前記実施例1で使用したネコカリシウイルスを、単層に形成したネコ腎臓由来CRFK細胞(ECACC NO.86093002)に、細胞1個あたり0.1PFUのウイルスが感染するように接種する。
これを、37℃のインキュベーター内で15分毎にロッキングしながら、ウイルスを吸着させ、1時間後に前記実施例1で使用したものと同様の培養液を入れ、37℃で静置した。
翌日に細胞変性(CPE)が見られたため、感染細胞の回収を行った。
スクレーパーで細胞をはがしとり、細胞浮遊液を全量回収し、回収した細胞浮遊液を遠心分離(1500回転、5分)後、上澄みと細胞沈査に分離した。
上澄みを除去した後、細胞沈査に前記培養液を1ml添加し、ピペッティング後の細胞浮遊液を、247.5μl分取し測定液とした。
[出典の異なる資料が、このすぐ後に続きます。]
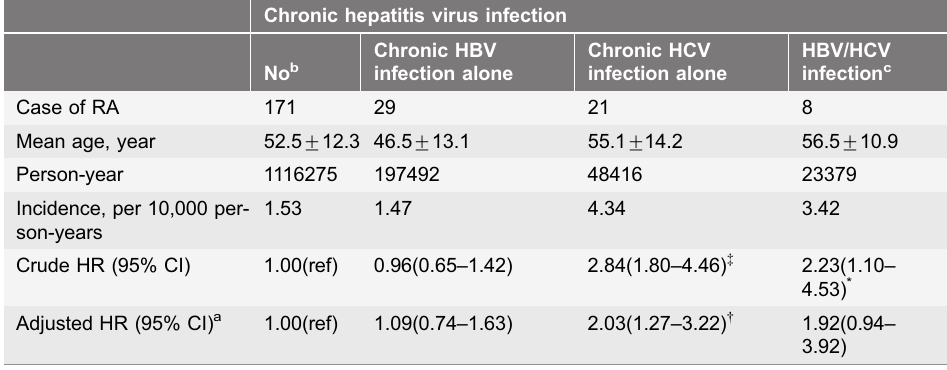
Table 2. Crude and adjusted hazard ratios for rheumatoid arthritis (RA) associated with chronic hepatitis virus infection.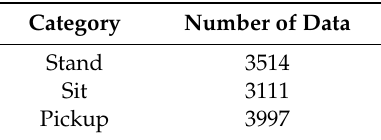
Table 2. Behavior in datasets.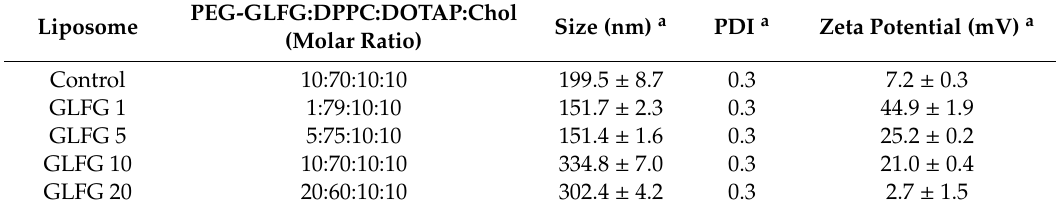
Table 1. Characterization of GLFG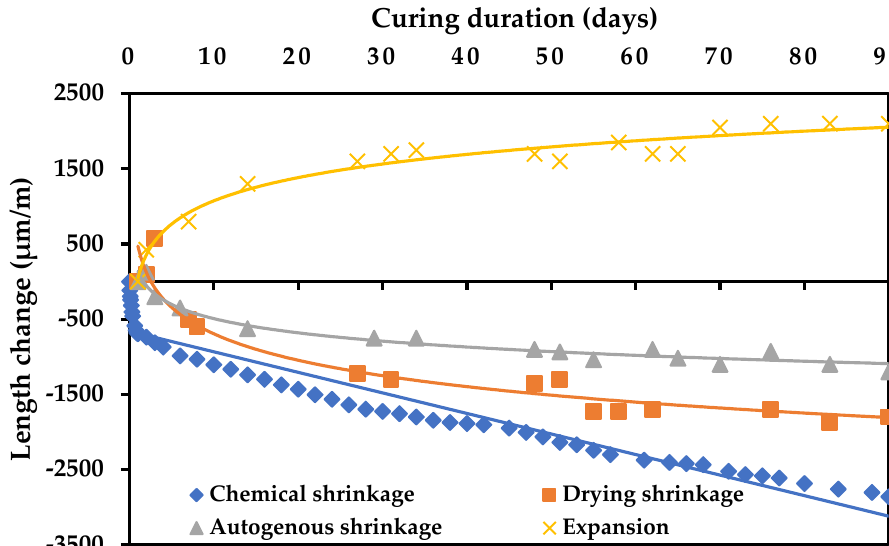
Figure 13. Length change of pastes with 15% LF.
一方、前記実施例3で使用したA型インフルエンザウイルス(株:A/PR/8/34)を単層に形成したイヌ腎臓由来MDCK細胞(ECACC NO. 85011435)に、細胞1個あたり0.02PFUのウイルスが感染するように接種した。
これを、37℃のインキュベーター内で15分毎にロッキングしながら、ウイルスを吸着させ、1時間後にトリプシンと無血清培養液からなる維持培地を入れ、37℃で静置した。接種後2日目にCPEが確認できたため感染細胞の回収を行った。
上澄みを除去した後、細胞沈査に無血清培養液を1ml添加し、ピペッティング後の細胞浮遊液を、247.5μl分取し測定液とした。
前記細胞画分には、完全なウイルスの他に、不完全なウイルスまたは培養細胞自身のRNAなど目的とするRNA以外の雑多なRNAも混在している。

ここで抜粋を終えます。